Tuesday, October 30, 2018

Creating an Advanced Segment in Google Analytics












Analytics is Google's powerful stat tracking system. Most domain owners use stat tracking of some sort, but many more on Google Analytics to create visual reports, download XML files and analyze what visitors are doing on their sites. If you do not know what to look for, it's easy to get overwhelmed while you attempt to track the information you are looking for.

Segments can be of great benefit for any users looking to learn specific information about where traffic comes from and how it behaves on a website. Segments different from goals, because goals use defined paths. In other words, for a goal to work, the user has to achieve certain things (like coming from Google, clicking on Link A, registering, and ending by editing their profile).

With segments, you can look at only specific instances, allowing you to better prove theories you have developed on traffic providers / sources / etc.

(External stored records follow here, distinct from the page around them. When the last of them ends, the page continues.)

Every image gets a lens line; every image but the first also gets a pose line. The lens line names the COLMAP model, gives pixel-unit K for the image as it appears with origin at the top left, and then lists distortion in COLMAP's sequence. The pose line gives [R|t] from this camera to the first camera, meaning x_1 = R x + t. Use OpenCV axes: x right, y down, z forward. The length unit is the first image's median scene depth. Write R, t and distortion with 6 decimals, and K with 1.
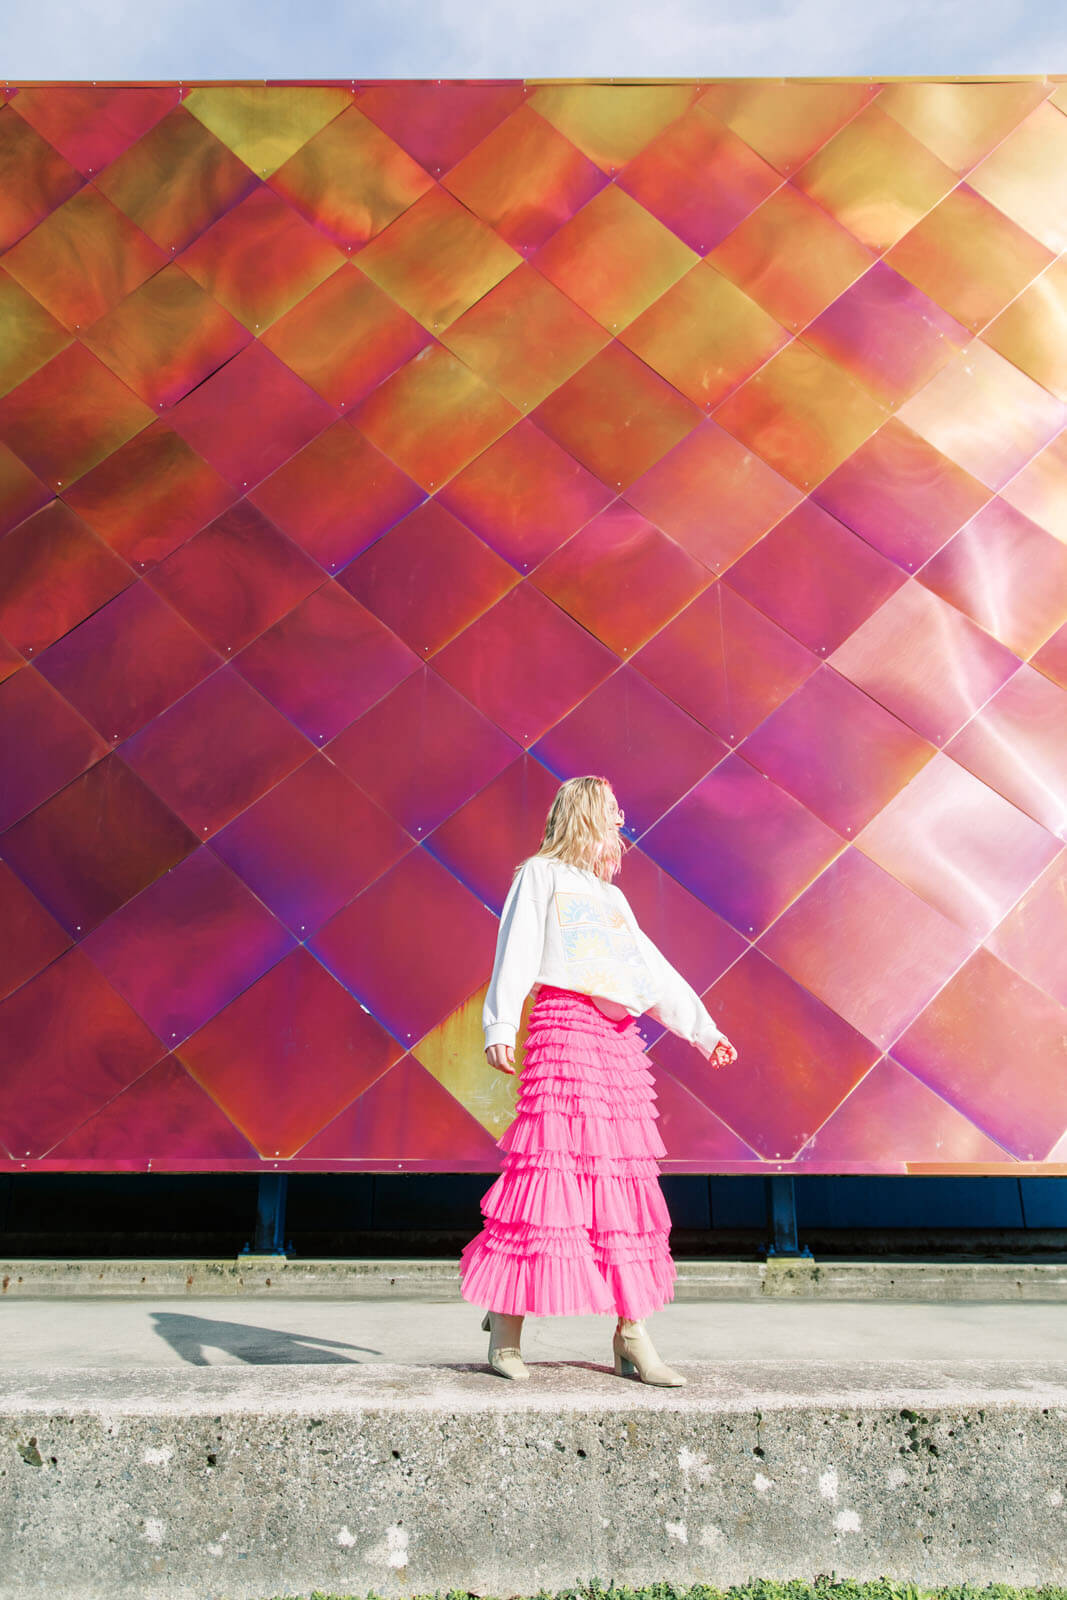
lens RADIAL K [[1106.5, 0, 516.3], [0, 1106.5, 827.6], [0, 0, 1]] dist [0.008158, -0.002202]
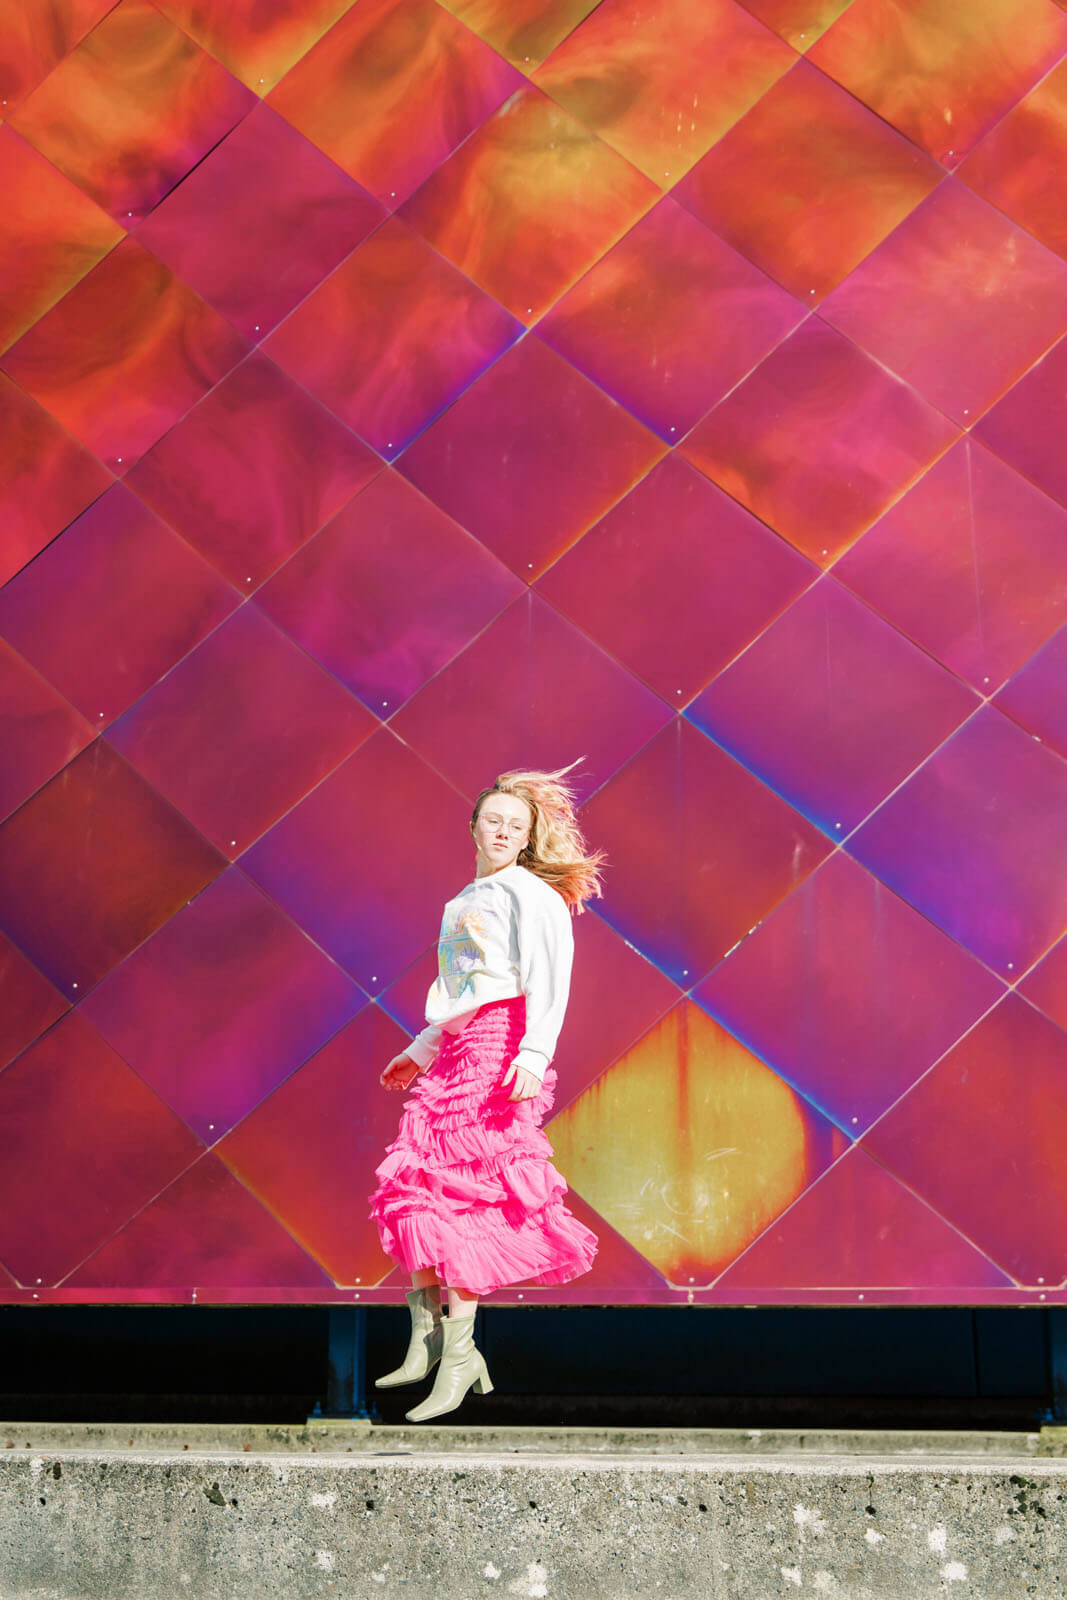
lens RADIAL K [[2138.5, 0, 430.0], [0, 2138.5, 876.9], [0, 0, 1]] dist [0.006010, -0.013576]
pose [[0.990537, -0.029163, -0.134108, 0.092742], [0.039147, 0.996606, 0.072421, -0.213721], [0.131541, -0.076985, 0.988317, -1.056558]]
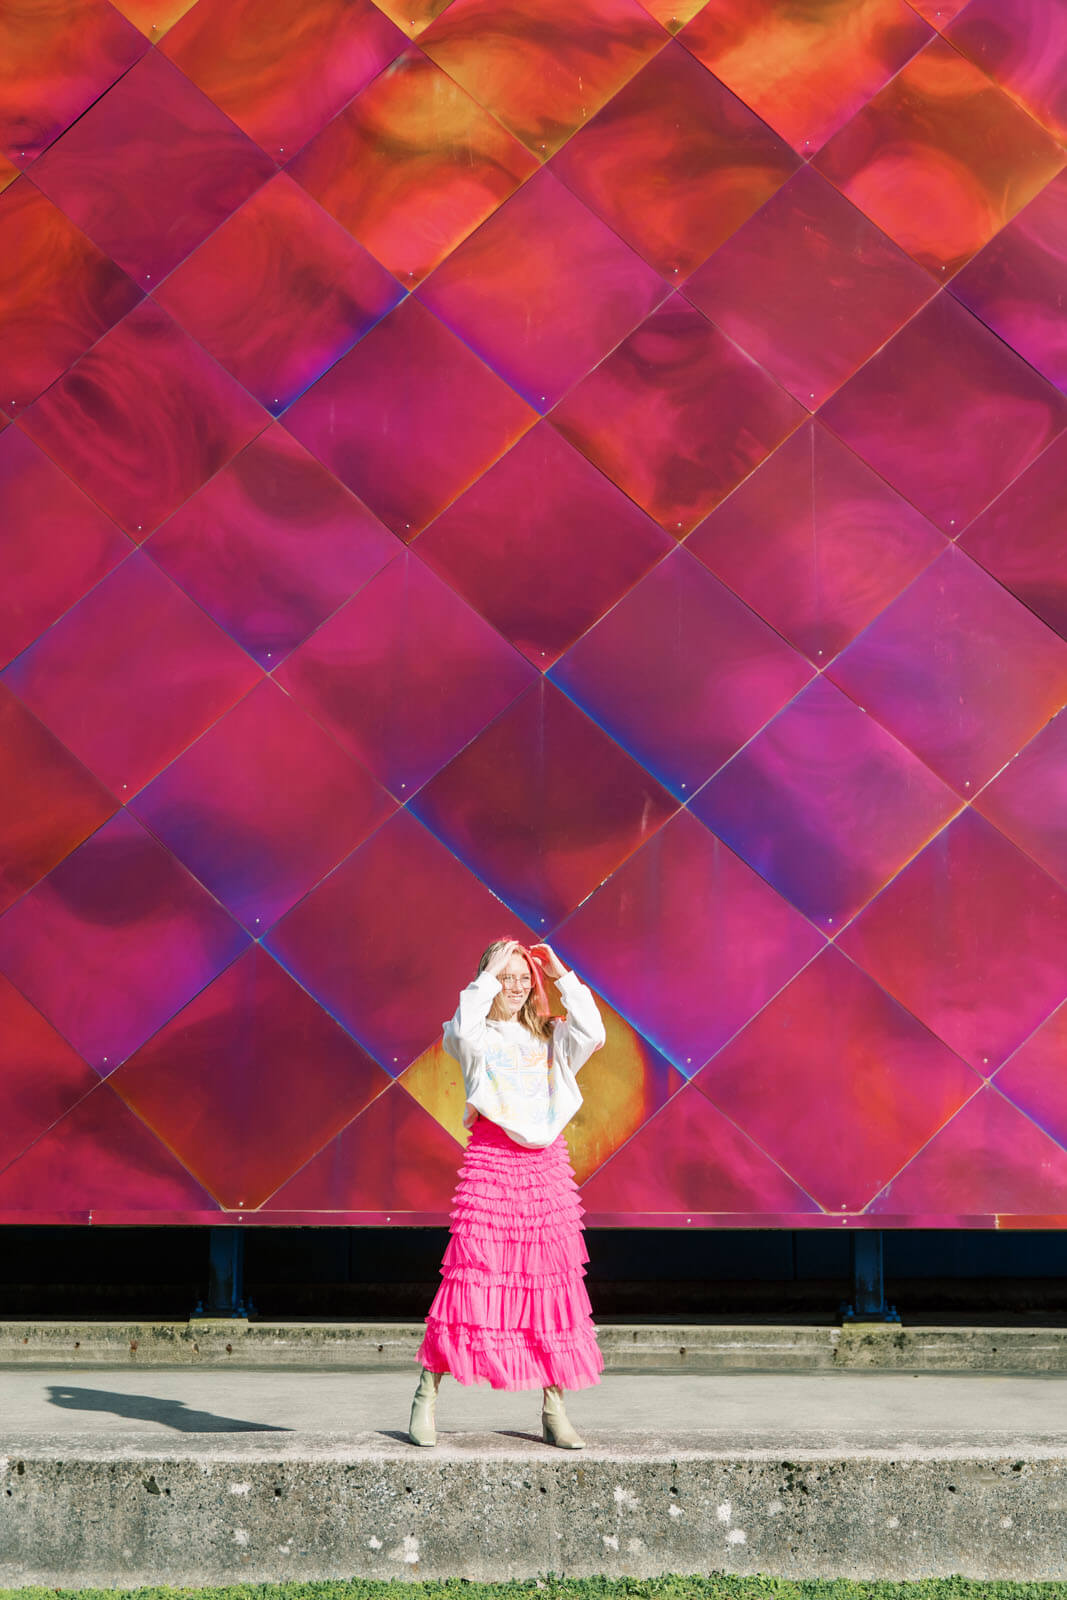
lens RADIAL K [[2301.7, 0, 525.5], [0, 2301.7, 767.9], [0, 0, 1]] dist [-0.007610, 0.063635]
pose [[0.999639, -0.004216, -0.026524, 0.116039], [0.008291, 0.987805, 0.155477, -0.761030], [0.025546, -0.155641, 0.987483, -1.672288]]
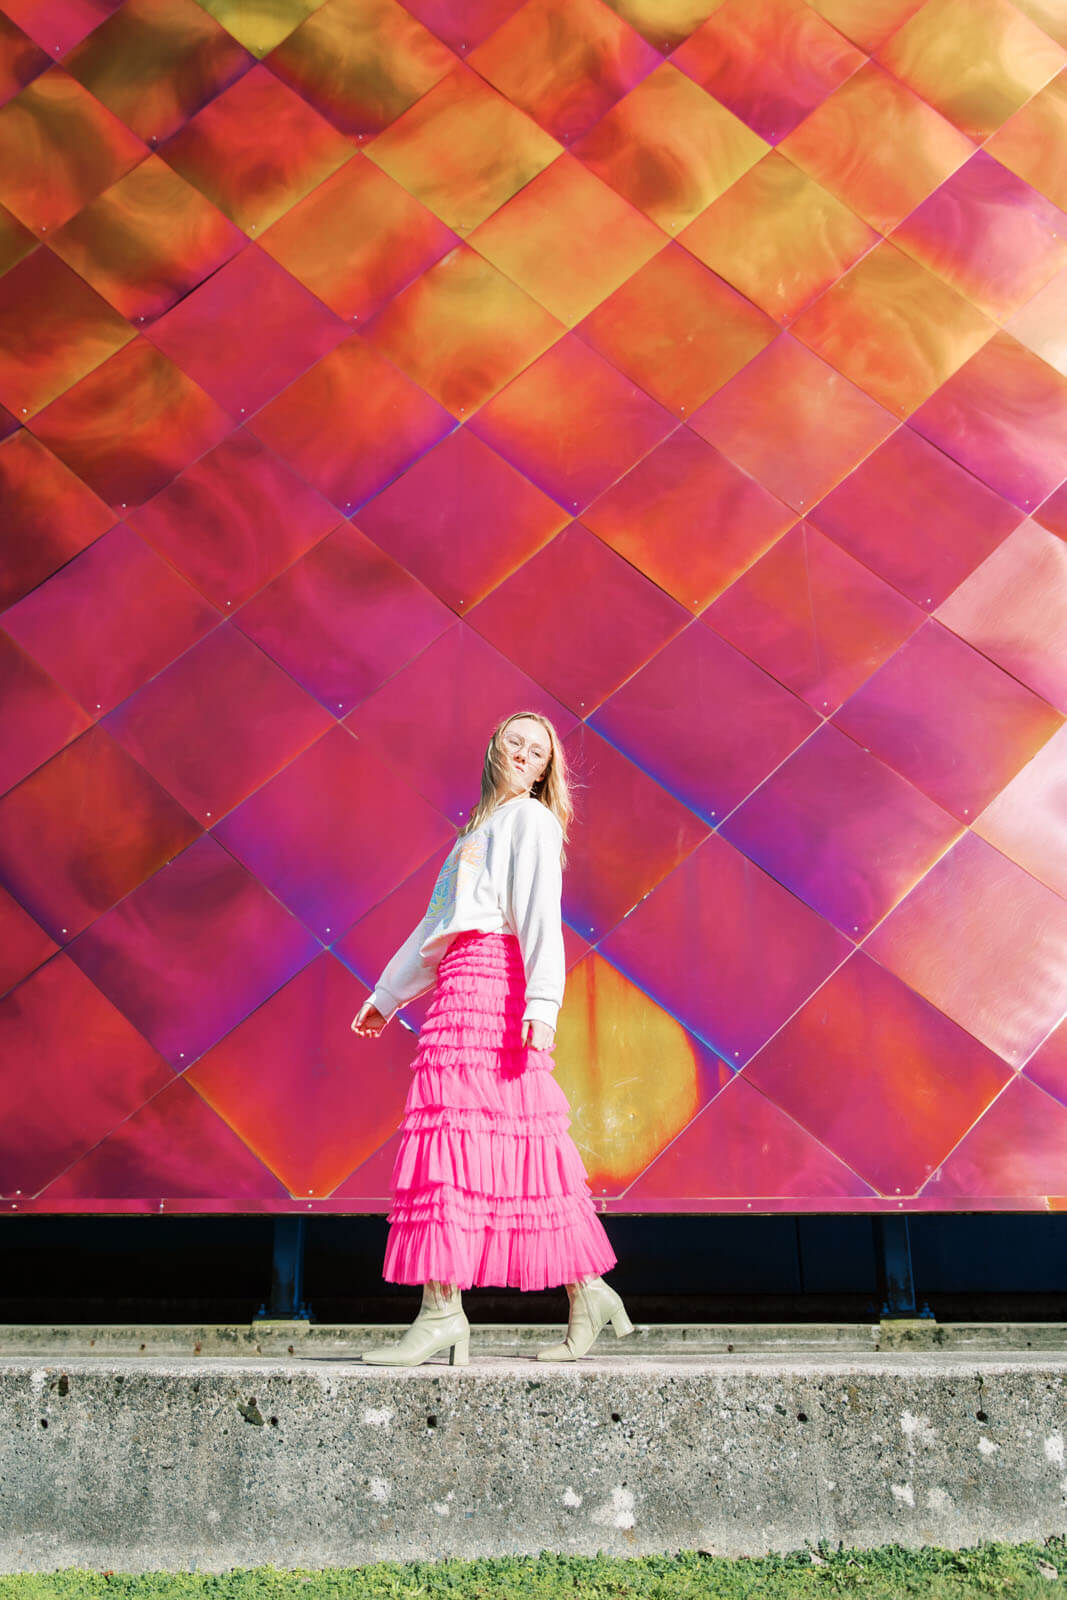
lens RADIAL K [[1425.9, 0, 480.6], [0, 1425.9, 780.4], [0, 0, 1]] dist [-0.016818, 0.015858]
pose [[0.999982, -0.003984, 0.004582, -0.227723], [0.004150, 0.999318, -0.036702, 0.048254], [-0.004433, 0.036720, 0.999316, -0.269595]]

What is an Advanced Segment

Advanced Segments break your traffic up into specific sources, mediums, keywords, etc. You can use these segments as an overlay to your existing traffic graph or on their own. Like any other segment in analytics, you can change the dates of your query or define which parameters analytics will report to you.

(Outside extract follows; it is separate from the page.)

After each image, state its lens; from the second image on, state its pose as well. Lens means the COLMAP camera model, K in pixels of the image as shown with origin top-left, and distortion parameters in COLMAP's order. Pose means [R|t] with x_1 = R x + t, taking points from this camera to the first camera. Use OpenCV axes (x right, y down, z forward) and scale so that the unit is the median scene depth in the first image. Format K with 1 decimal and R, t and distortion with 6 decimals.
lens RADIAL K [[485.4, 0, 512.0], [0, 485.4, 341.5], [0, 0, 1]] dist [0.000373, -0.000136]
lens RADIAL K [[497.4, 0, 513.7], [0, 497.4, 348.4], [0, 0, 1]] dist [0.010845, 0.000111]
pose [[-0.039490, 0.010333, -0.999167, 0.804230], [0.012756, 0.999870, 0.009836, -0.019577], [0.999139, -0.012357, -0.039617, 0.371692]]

Creating a Segment in Google Analytics

To create an advanced segment in Google Analytics, follow these steps:

  1. Log into Google Analytics
  2. Click on Advanced Segments at the top right of your dashboard screen
  3. "Create a new advanced segment"
  4. The next screen is where you will add a definition to your statement. Think of statements like questions or questions. For example, all traffic sent to you via the keyword 'Free Software' would be "Search Term // Matches Exactly // 'Free Software'" Segments can query by search term, content title, source, medium etc. Experiment with different options to find the best matches
  5. You can test your segment with the "Test Segment" button, which will perform a sample search and show you the number of results. Use this to check the accuracy of your queries. All Google Search operators can be used, but I do not recommend them. I suggest narrowing a query down to the simplest ideas.

A Note on Conditions

Conditions are special circumstances you want Analytics to observe when querying for your defined segments. For example, you might not want to know every hit you got for the keyword "Android" but you might want to see queries that contain that word. Seeing which search terms you show up for is the best way to focus on what other content you could develop.